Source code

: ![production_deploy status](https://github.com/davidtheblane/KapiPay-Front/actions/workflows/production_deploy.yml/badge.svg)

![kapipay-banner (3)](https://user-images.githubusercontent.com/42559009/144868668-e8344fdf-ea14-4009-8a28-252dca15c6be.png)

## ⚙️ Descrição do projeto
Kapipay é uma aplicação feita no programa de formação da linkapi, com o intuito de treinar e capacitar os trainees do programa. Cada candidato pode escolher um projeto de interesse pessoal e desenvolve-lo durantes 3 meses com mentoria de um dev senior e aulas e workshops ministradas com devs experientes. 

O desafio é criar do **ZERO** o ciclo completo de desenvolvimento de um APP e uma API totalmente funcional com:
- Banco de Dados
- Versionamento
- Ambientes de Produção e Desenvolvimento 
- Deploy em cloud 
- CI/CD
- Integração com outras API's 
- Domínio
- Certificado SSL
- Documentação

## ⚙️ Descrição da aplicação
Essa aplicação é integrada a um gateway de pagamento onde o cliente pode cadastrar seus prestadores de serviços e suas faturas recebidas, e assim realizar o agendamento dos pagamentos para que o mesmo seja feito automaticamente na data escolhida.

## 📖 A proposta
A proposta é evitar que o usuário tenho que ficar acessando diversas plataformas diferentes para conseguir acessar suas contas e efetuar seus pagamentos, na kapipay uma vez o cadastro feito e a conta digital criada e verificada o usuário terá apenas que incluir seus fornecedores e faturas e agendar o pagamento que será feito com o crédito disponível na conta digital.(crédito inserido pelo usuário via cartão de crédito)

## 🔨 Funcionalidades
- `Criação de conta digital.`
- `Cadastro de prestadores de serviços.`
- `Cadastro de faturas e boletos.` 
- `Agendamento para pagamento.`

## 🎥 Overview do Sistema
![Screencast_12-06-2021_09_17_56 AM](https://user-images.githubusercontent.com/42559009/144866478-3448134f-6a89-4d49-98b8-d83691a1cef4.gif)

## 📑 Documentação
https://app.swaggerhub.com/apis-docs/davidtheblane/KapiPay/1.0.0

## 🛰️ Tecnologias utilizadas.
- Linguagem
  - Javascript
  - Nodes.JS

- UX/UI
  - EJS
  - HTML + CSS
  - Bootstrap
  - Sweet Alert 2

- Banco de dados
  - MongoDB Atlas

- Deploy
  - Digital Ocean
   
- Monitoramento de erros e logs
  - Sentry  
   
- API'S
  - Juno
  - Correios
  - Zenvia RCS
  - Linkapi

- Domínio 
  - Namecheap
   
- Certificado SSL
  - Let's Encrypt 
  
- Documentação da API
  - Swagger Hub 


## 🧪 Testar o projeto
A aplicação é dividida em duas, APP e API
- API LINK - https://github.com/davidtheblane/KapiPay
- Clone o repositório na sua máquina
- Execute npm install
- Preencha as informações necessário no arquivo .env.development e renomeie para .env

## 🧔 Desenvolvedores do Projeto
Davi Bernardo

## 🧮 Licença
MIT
═══
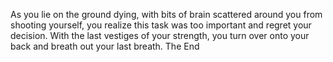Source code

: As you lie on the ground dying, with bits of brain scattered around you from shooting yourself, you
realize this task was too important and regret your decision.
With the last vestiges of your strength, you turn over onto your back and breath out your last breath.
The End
═══
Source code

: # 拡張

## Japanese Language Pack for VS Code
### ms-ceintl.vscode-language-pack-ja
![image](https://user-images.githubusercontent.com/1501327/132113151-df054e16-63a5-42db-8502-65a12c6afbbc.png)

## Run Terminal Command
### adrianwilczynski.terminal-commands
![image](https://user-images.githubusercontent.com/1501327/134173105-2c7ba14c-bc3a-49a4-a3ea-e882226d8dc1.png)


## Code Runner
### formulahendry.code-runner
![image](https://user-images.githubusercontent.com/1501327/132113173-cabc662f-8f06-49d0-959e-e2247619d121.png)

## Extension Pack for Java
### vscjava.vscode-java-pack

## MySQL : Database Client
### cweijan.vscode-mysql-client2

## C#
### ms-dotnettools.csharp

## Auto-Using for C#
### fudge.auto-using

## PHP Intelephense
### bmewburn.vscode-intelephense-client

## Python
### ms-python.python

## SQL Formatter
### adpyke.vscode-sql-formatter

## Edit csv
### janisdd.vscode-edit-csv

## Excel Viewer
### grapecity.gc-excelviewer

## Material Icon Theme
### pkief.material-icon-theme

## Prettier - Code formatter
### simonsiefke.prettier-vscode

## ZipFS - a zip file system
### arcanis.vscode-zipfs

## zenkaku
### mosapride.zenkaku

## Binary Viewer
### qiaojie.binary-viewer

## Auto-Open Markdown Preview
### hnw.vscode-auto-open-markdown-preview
═══
**BRIEF**
There is a run of lines above from the one with "### formulahendry.code-runner" to the one with "### hnw.vscode-auto-open-markdown-preview"; print exactly that run, both ends included, and nothing else.

**RESULT BELOW**
### formulahendry.code-runner
![image](https://user-images.githubusercontent.com/1501327/132113173-cabc662f-8f06-49d0-959e-e2247619d121.png)

## Extension Pack for Java
### vscjava.vscode-java-pack

## MySQL : Database Client
### cweijan.vscode-mysql-client2

## C#
### ms-dotnettools.csharp

## Auto-Using for C#
### fudge.auto-using

## PHP Intelephense
### bmewburn.vscode-intelephense-client

## Python
### ms-python.python

## SQL Formatter
### adpyke.vscode-sql-formatter

## Edit csv
### janisdd.vscode-edit-csv

## Excel Viewer
### grapecity.gc-excelviewer

## Material Icon Theme
### pkief.material-icon-theme

## Prettier - Code formatter
### simonsiefke.prettier-vscode

## ZipFS - a zip file system
### arcanis.vscode-zipfs

## zenkaku
### mosapride.zenkaku

## Binary Viewer
### qiaojie.binary-viewer

## Auto-Open Markdown Preview
### hnw.vscode-auto-open-markdown-preview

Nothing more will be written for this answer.